◆ WORK ORDER
Copy out each line of the data that holds the string "sont".

• • •

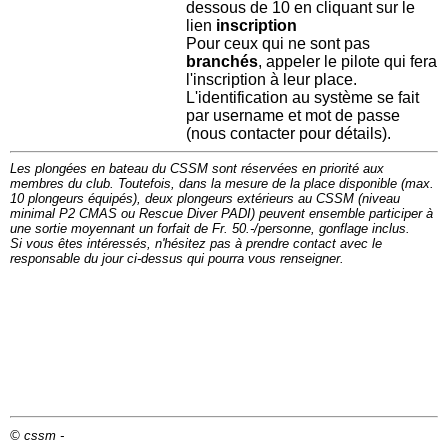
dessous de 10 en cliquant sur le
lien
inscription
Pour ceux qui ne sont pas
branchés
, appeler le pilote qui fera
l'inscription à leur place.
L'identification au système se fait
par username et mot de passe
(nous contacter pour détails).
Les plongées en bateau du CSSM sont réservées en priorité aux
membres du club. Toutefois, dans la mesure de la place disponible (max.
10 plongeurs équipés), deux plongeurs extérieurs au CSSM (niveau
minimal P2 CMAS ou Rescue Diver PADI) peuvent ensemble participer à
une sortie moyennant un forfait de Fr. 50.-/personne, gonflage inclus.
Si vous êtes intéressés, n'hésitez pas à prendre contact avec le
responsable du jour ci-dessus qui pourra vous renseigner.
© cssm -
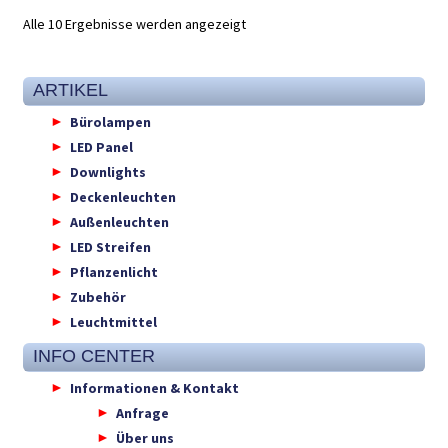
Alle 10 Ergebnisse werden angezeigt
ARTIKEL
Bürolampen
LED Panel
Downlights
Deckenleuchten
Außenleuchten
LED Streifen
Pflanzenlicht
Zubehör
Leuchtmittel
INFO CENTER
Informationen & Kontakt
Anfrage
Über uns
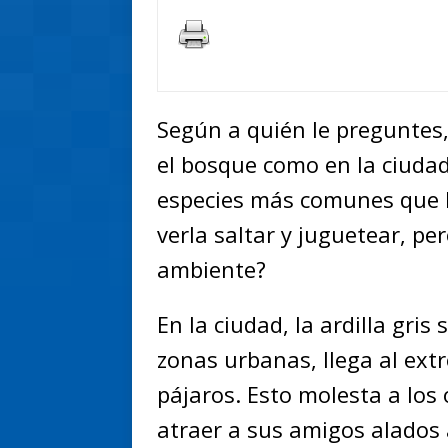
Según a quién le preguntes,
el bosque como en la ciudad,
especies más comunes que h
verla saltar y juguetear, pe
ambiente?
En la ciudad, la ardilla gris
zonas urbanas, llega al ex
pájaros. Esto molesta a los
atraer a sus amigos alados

• • •

◆ OUTPUT FOR THIS TASK
Pour ceux qui ne sont pas
Les plongées en bateau du CSSM sont réservées en priorité aux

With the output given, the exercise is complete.